Category Archives: Dynamic Bayes Nets

Learning probability distributions over partially-ordered human everyday activities. Tenorth, De la Torre, Beetz. ICRA 2013

  1. Attempt “… to learn the partially ordered structure inherent in human everyday activities from observations by exploiting variability in the data.”
  2. Learns full joint probability over actions that make up a task, their partial ordering, and their parameters
  3. Can be used for classification, but also figuring out what actions are relevant to a task, what objects are used, if it was done correctly, or what is typical for an individual
  4. Use synthetic data as well as TUM Kitchen and CMU MMAC
  5. Use Bayesian Logic Nets (another paper has author overlap and uses the same approach)
  6. Common alternate approaches are HMMs, conditional random fields (CRFs), or suffix trees
    1. But these are most effective when the ordering of the subtasks are pretty fixed
    2. Also Markov assumption of HMM doesn’t really hold in the way data is often represented and may require all history information
  7. Also some other approaches for representing partial ordering
    1. <Whatever this means> “All these approaches focus only on the ordering among atomic action entities, while our system learns a distribution over the order as well as the action parameters.”

# INSTRUCTIONS
a - From the paper notes, extract the passage starting at "Category Archives: Dynamic" and ending at "the same approach)".
b - Check each statement against the paper notes and answer yes or no, quoting the words that decide it: (i) The work uses synthetic data along with TUM Kitchen and CMU MMAC. (ii) HMMs, CRFs, and suffix trees work best when the order of subtasks varies widely. (iii) The system learns a distribution over the order of actions but not over their parameters.

# DATA SHOWN
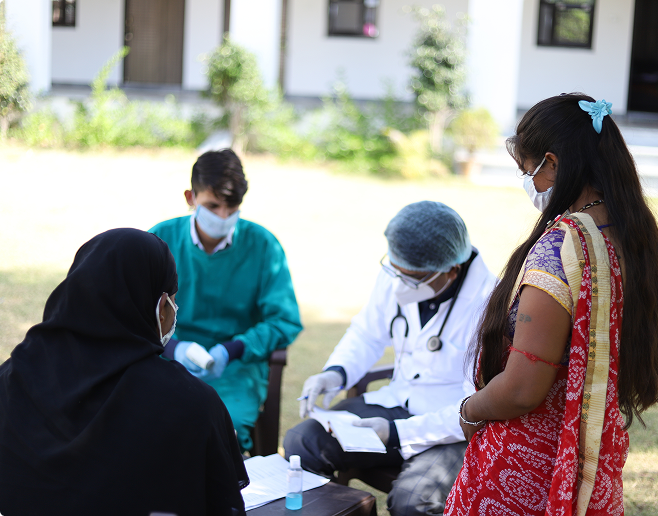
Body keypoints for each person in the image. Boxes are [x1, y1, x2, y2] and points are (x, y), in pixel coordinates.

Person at [444, 94, 658, 515]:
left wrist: (469, 411)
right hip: (592, 454)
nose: (529, 183)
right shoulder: (634, 236)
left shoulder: (563, 249)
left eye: (527, 170)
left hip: (532, 464)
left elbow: (522, 389)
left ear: (551, 163)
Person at [0, 228, 248, 516]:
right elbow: (223, 503)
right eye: (173, 300)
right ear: (161, 307)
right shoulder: (192, 403)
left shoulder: (11, 378)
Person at [284, 201, 498, 516]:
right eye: (395, 271)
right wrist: (335, 373)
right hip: (396, 403)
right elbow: (367, 333)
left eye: (410, 278)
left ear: (450, 271)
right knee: (303, 442)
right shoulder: (402, 270)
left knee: (415, 501)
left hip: (451, 427)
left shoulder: (490, 303)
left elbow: (475, 405)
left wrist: (396, 433)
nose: (398, 284)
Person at [149, 149, 302, 452]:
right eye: (213, 205)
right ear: (190, 197)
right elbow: (133, 312)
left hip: (237, 369)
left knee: (220, 431)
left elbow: (284, 320)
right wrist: (173, 347)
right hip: (163, 361)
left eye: (232, 207)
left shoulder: (263, 245)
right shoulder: (159, 240)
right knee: (149, 423)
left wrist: (233, 350)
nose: (222, 216)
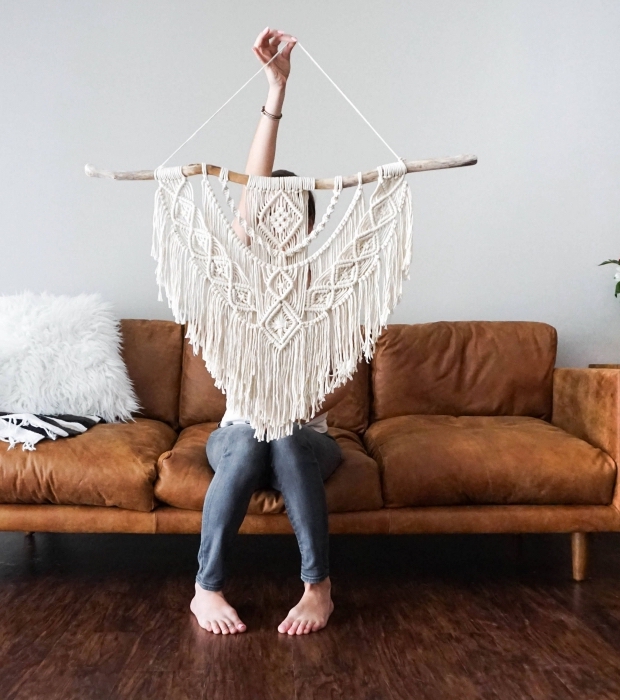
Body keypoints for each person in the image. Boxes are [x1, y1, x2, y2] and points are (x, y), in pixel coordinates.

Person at [190, 27, 352, 636]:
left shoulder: (321, 293)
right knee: (253, 435)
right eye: (269, 217)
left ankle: (318, 590)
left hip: (304, 440)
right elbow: (253, 194)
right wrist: (275, 90)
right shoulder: (245, 281)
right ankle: (206, 590)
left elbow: (330, 390)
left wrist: (290, 402)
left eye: (292, 218)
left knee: (282, 433)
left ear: (308, 228)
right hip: (236, 436)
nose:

# ANSWERS
a -
Category Archives: Dynamic Bayes Nets

Learning probability distributions over partially-ordered human everyday activities. Tenorth, De la Torre, Beetz. ICRA 2013

  1. Attempt “… to learn the partially ordered structure inherent in human everyday activities from observations by exploiting variability in the data.”
  2. Learns full joint probability over actions that make up a task, their partial ordering, and their parameters
  3. Can be used for classification, but also figuring out what actions are relevant to a task, what objects are used, if it was done correctly, or what is typical for an individual
  4. Use synthetic data as well as TUM Kitchen and CMU MMAC
  5. Use Bayesian Logic Nets (another paper has author overlap and uses the same approach)

b -
(i) Yes: "Use synthetic data as well as TUM Kitchen and CMU MMAC"
(ii) No: "But these are most effective when the ordering of the subtasks are pretty fixed"
(iii) No: "our system learns a distribution over the order as well as the action parameters."